#### EXCERPT TO READ:
──────

It’s generally accepted that about 97% of the human population has experienced déjà vu. Yet, scientists still don’t struggle to pinpoint the mechanisms that cause this phenomenon or why some people, such as myself, fall into the other 3%. While I’ve never had that uncanny sense of familiarity, I know the feeling of trying on old clothes or visiting home during college and finding yourself unconsciously flicking on the turn signal when you drive past your old high school.
I’m not sure if VCU head coach Ryan Odom joins me in the 3%, – maybe someone should ask him – but now that he’s back on the East Coast, where he led UMBC to become the first-ever 16-seed to knock off a No. 1 in the NCAA Tournament, he may get a serious dose of déjà vu this March. If not, at least he could dig into the back of his closet to dust off that old Cinderella slipper and see if it still fits.

──────

#### GIVEN TASK:
Reproduce the part of the passage on déjà vu and Ryan Odom starting with "It’s generally accepted" and going on through "it still fits.".

──────

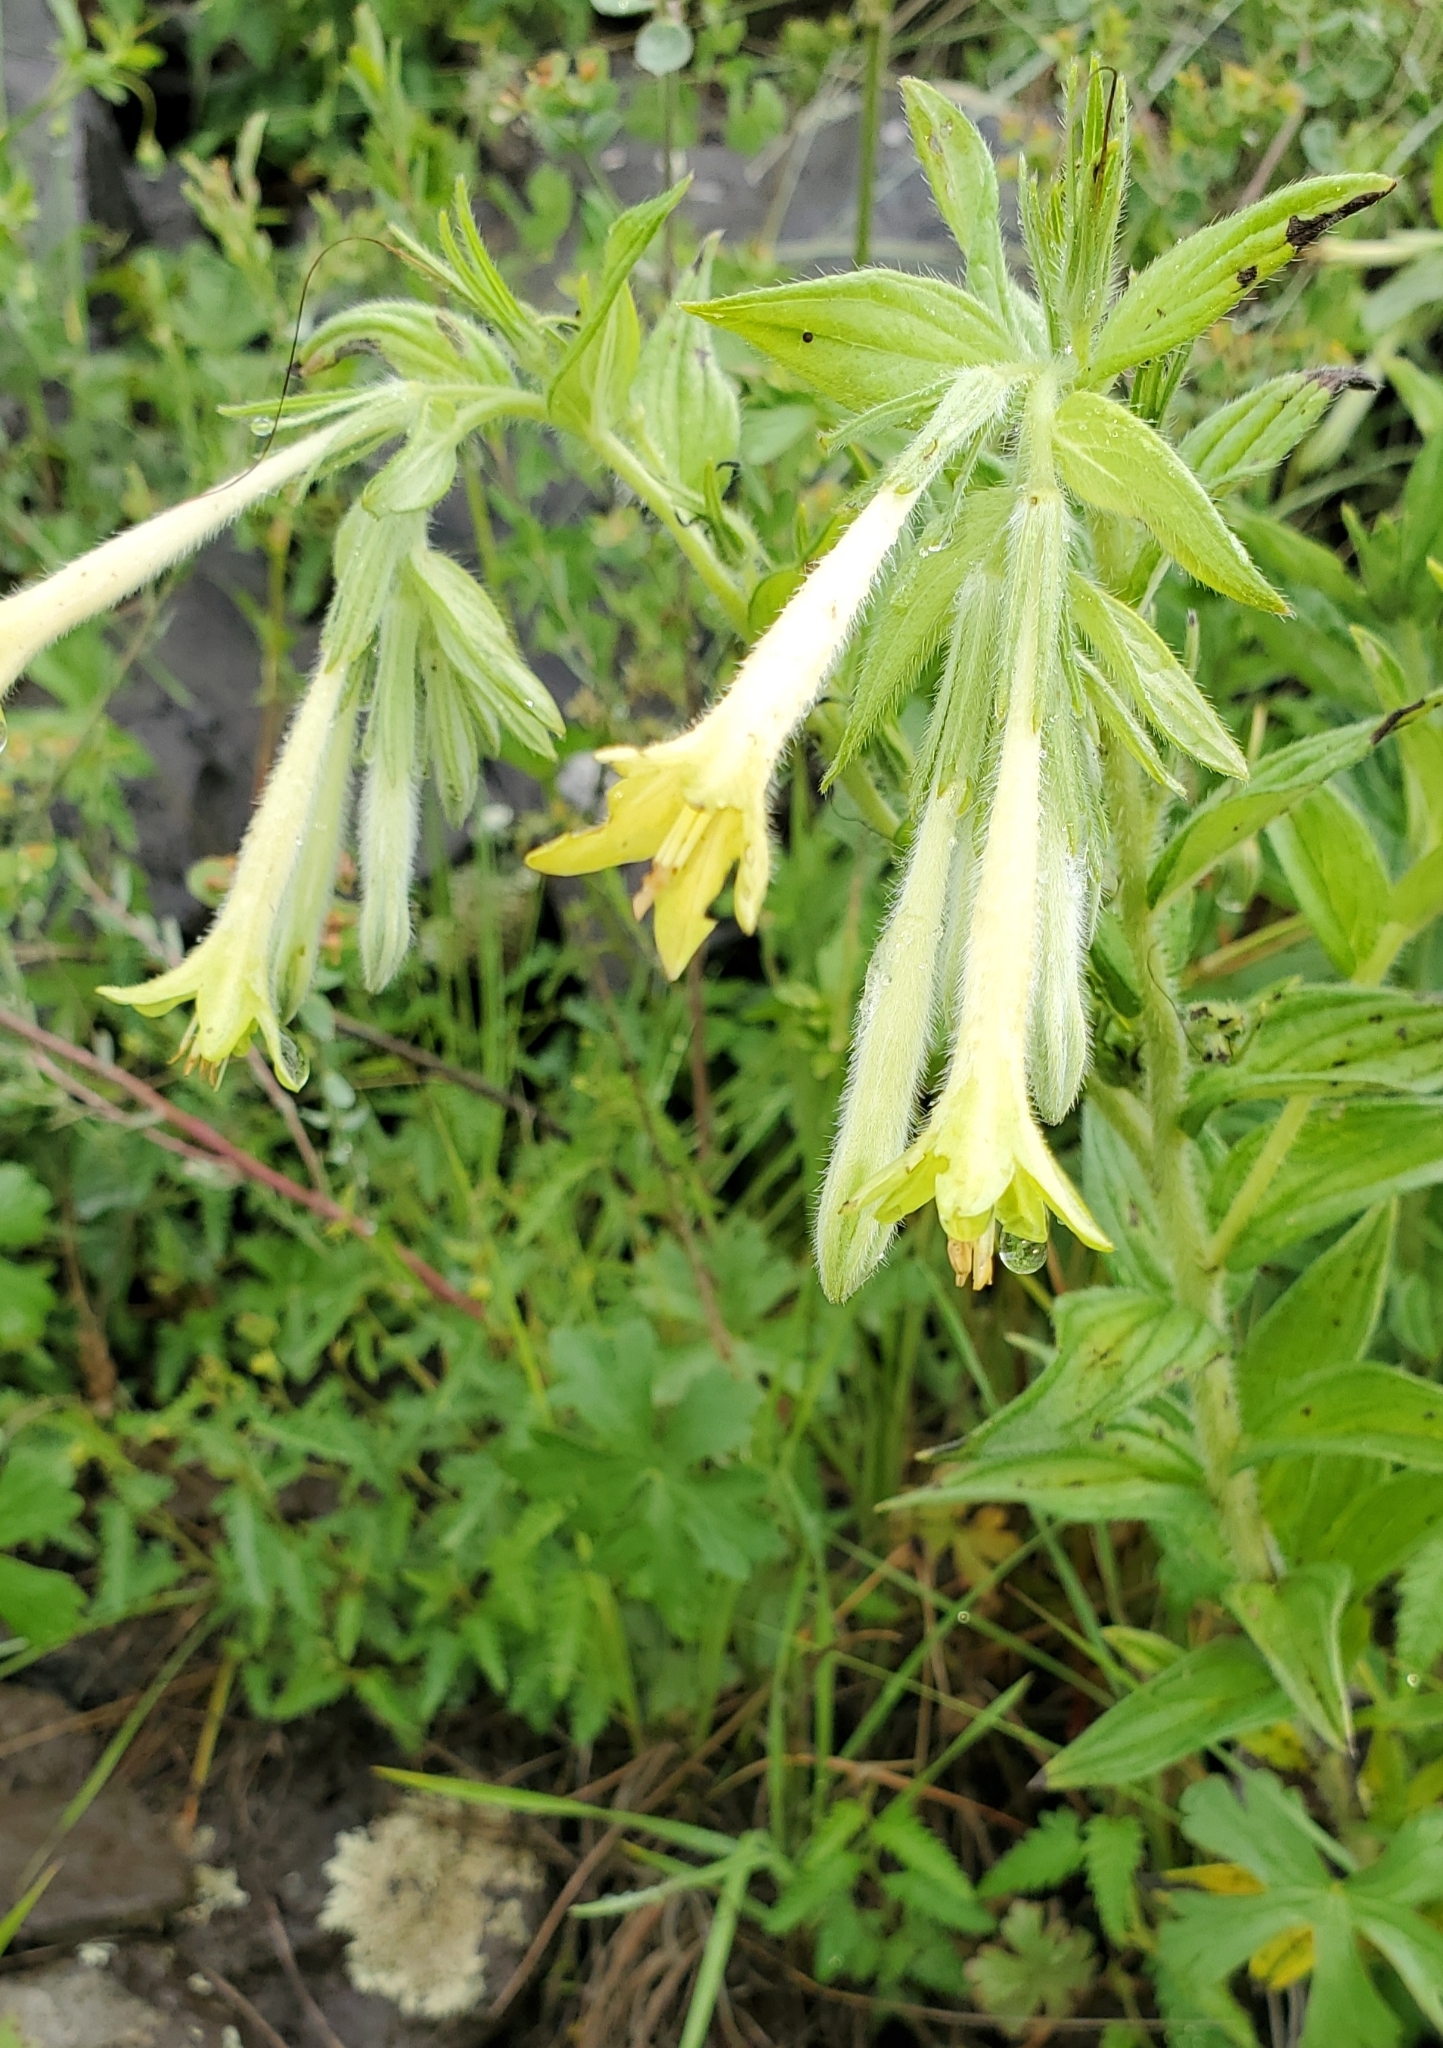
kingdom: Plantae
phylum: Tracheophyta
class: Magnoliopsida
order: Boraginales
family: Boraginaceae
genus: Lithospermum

──────

#### ANSWER TO THIS TASK:
It’s generally accepted that about 97% of the human population has experienced déjà vu. Yet, scientists still don’t struggle to pinpoint the mechanisms that cause this phenomenon or why some people, such as myself, fall into the other 3%. While I’ve never had that uncanny sense of familiarity, I know the feeling of trying on old clothes or visiting home during college and finding yourself unconsciously flicking on the turn signal when you drive past your old high school.
I’m not sure if VCU head coach Ryan Odom joins me in the 3%, – maybe someone should ask him – but now that he’s back on the East Coast, where he led UMBC to become the first-ever 16-seed to knock off a No. 1 in the NCAA Tournament, he may get a serious dose of déjà vu this March. If not, at least he could dig into the back of his closet to dust off that old Cinderella slipper and see if it still fits.